Macroepidemiological aspects of porcine reproductive and respiratory syndrome virus detection by major United States veterinary diagnostic laboratories over time, age group, and specimen

Abstract

This project investigates the macroepidemiological aspects of porcine reproductive and respiratory syndrome virus (PRRSV) RNA detection by veterinary diagnostic laboratories (VDLs) for the period 2007 through 2018. Standardized submission data and PRRSV real-time reverse-transcriptase polymerase chain reaction (RT-qPCR) test results from porcine samples were retrieved from four VDLs representing 95% of all swine samples tested in NAHLN laboratories in the US. Anonymized data were retrieved and organized at the case level using SAS (SAS® Version 9.4, SAS® Institute, Inc., Cary, NC) with the use of PROC DATA, PROC MERGE, and PROC SQL scripts. The final aggregated and anonymized dataset comprised of 547,873 unique cases was uploaded to Power Business Intelligence-Power BI® (Microsoft Corporation, Redmond, Washington) to construct dynamic charts. The number of cases tested for PRRSV doubled from 2010 to 2018, with that increase mainly driven by samples typically used for monitoring purposes rather than diagnosis of disease. Apparent seasonal trends for the frequency of PRRSV detection were consistently observed with a higher percentage of positive cases occurring during fall or winter months and lower during summer months, perhaps due to increased testing associated with well-known seasonal occurrence of swine respiratory disease. PRRSV type 2, also known as North American genotype, accounted for 94.76% of all positive cases and was distributed across the US. PRRSV type 1, also known as European genotype, was geographically restricted and accounted for 2.15% of all positive cases. Co-detection of both strains accounted for 3.09% of the positive cases. Both oral fluid and processing fluid samples, had a rapid increase in the number of submissions soon after they were described in 2008 and 2017, respectively, suggesting rapid adoption of these specimens by the US swine industry for PRRSV monitoring in swine populations. As part of this project, a bio-informatics tool defined as Swine Disease Reporting System (SDRS) was developed. This tool has real-time capability to inform the US swine industry on the macroepidemiological aspects of PRRSV detection, and is easily adaptable for other analytes relevant to the swine industry.

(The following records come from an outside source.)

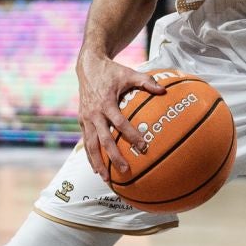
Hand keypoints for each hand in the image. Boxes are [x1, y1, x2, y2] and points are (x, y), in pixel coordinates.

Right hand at [75, 54, 167, 181]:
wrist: (88, 66)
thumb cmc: (112, 71)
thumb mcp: (129, 73)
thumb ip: (146, 82)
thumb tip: (164, 91)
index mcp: (106, 103)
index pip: (120, 123)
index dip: (131, 135)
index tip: (143, 147)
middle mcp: (94, 114)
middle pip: (103, 140)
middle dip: (113, 156)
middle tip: (125, 170)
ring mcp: (85, 119)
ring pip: (90, 145)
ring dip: (97, 163)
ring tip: (106, 179)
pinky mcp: (81, 121)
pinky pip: (85, 142)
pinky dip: (90, 156)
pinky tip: (96, 169)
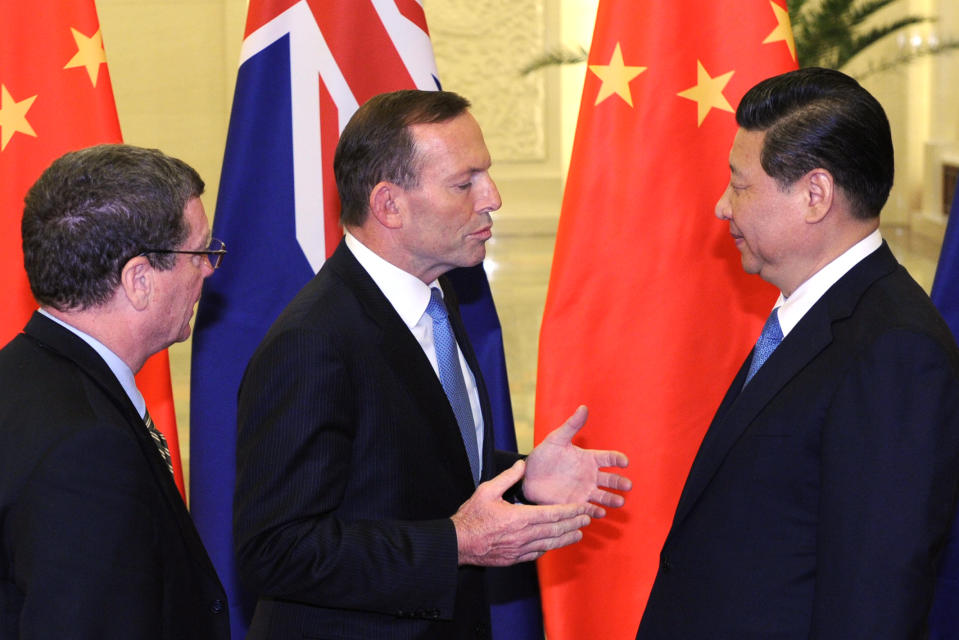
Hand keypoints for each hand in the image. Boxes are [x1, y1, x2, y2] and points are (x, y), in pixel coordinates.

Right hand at [451, 460, 591, 565]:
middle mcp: (523, 535)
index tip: (583, 507)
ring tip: (579, 533)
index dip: (570, 511)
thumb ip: (507, 477)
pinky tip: (554, 543)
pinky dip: (549, 548)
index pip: (552, 514)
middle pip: (555, 529)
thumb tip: (523, 465)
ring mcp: (520, 549)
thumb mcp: (487, 490)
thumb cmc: (471, 516)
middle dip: (574, 523)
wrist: (458, 543)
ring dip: (566, 538)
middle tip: (588, 518)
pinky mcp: (514, 558)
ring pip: (549, 544)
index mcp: (519, 517)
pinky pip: (537, 554)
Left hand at [523, 405, 630, 516]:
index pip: (609, 458)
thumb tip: (584, 407)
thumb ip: (571, 425)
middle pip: (611, 480)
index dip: (618, 459)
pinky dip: (595, 511)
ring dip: (612, 499)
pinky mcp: (574, 504)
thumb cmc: (543, 455)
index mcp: (589, 459)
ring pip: (604, 497)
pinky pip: (588, 509)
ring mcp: (583, 491)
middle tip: (627, 486)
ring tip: (619, 501)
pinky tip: (599, 512)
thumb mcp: (556, 439)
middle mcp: (590, 476)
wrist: (527, 476)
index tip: (624, 462)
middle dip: (620, 483)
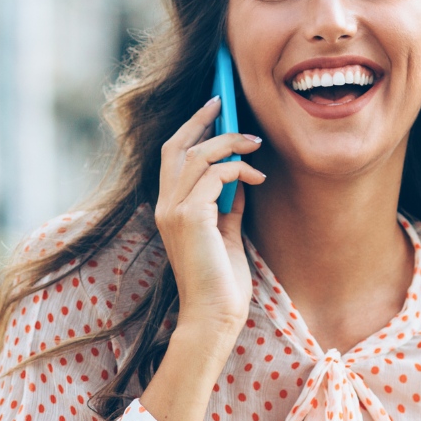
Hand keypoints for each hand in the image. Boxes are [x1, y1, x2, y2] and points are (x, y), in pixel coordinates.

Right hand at [142, 97, 265, 420]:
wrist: (215, 318)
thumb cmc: (222, 284)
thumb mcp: (227, 234)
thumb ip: (227, 205)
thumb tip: (240, 178)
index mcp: (169, 209)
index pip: (173, 157)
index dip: (191, 130)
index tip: (214, 110)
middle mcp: (164, 206)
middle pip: (177, 146)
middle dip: (202, 120)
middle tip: (226, 102)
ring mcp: (173, 211)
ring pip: (198, 155)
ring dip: (230, 143)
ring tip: (257, 144)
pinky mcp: (189, 217)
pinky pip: (214, 174)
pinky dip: (238, 169)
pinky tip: (257, 178)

Fig 1. Swine Disease Reporting System schematic flow chart for data processing.

Fig 2. Schematic organization of raw data and final processed and anonymized information.

Bullets with letters on the right represent a case.

Fig 3. Results of PRRSV cases tested by RT-qPCR over time.

Fig 4. Percentage of RT-qPCR-positive results for PRRSV cases over the total number of cases per season.

Each point represents a season within a year. Season are represented as follows: 1-Wi = Winter; 2-Sp = Spring; 3-Su = Summer, and 4-Fa = Fall.

Fig 5. Geographical distribution of PRRSV RNA detection by RT-qPCR.

A: overall distribution of all cases tested for PRRSV RNA. B: only cases with positive results for type 2 (North American)-PRRSV. C: only cases with for positive results type 1 (European)-PRRSV. D: only cases with a positive result for PRRS NA and positive result for PRRS EU. For VDL client confidentiality purposes, only states with hog inventory above 2 million heads [16] have numbers in the maps. Gray color shows the states with no cases.

Fig 6. Proportion of specimens according to number of cases submitted for PRRSV RNA testing by RT-qPCR over time.

Each bar represents a year season, and each color represents a specimen type.

Fig 7. Proportion of age categories according to number of cases submitted for PRRSV RNA testing by RT-qPCR over time.

Each bar represents a year season, and each color represents an age category.